EXERCISE GOAL. The answer is the set of lines that include "Goiás", copied from the data below.

Saved data entries:
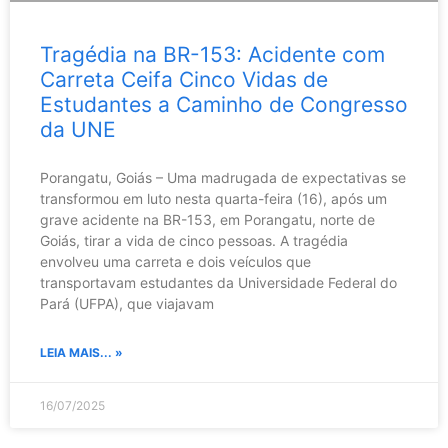
Tragédia na BR-153: Acidente com
Carreta Ceifa Cinco Vidas de
Estudantes a Caminho de Congresso
da UNE
Porangatu, Goiás – Uma madrugada de expectativas se
transformou em luto nesta quarta-feira (16), após um
grave acidente na BR-153, em Porangatu, norte de
Goiás, tirar a vida de cinco pessoas. A tragédia
envolveu uma carreta e dois veículos que
transportavam estudantes da Universidade Federal do
Pará (UFPA), que viajavam
LEIA MAIS... »
16/07/2025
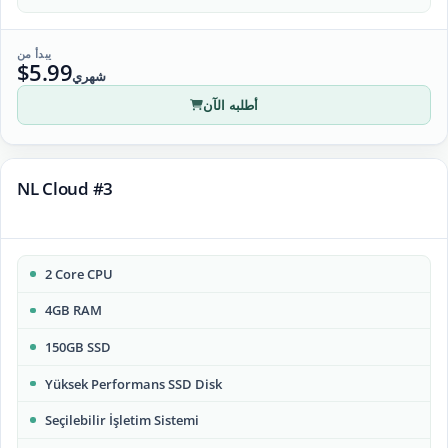
يبدأ من
$5.99
شهري
أطلبه الآن
NL Cloud #3
2 Core CPU
4GB RAM
150GB SSD
Yüksek Performans SSD Disk
Seçilebilir İşletim Sistemi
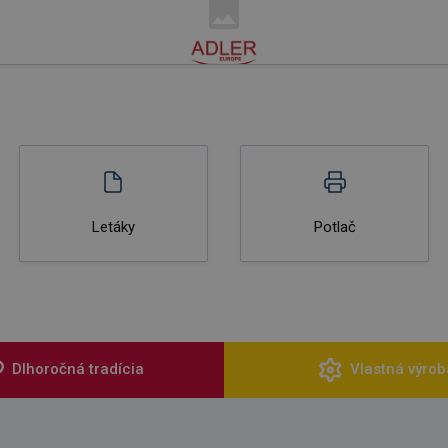
Letáky
Potlač
Dlhoročná tradícia
Vlastná výrob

SOLUTION TO THIS EXERCISE.
Porangatu, Goiás – Uma madrugada de expectativas se
Goiás, tirar a vida de cinco pessoas. A tragédia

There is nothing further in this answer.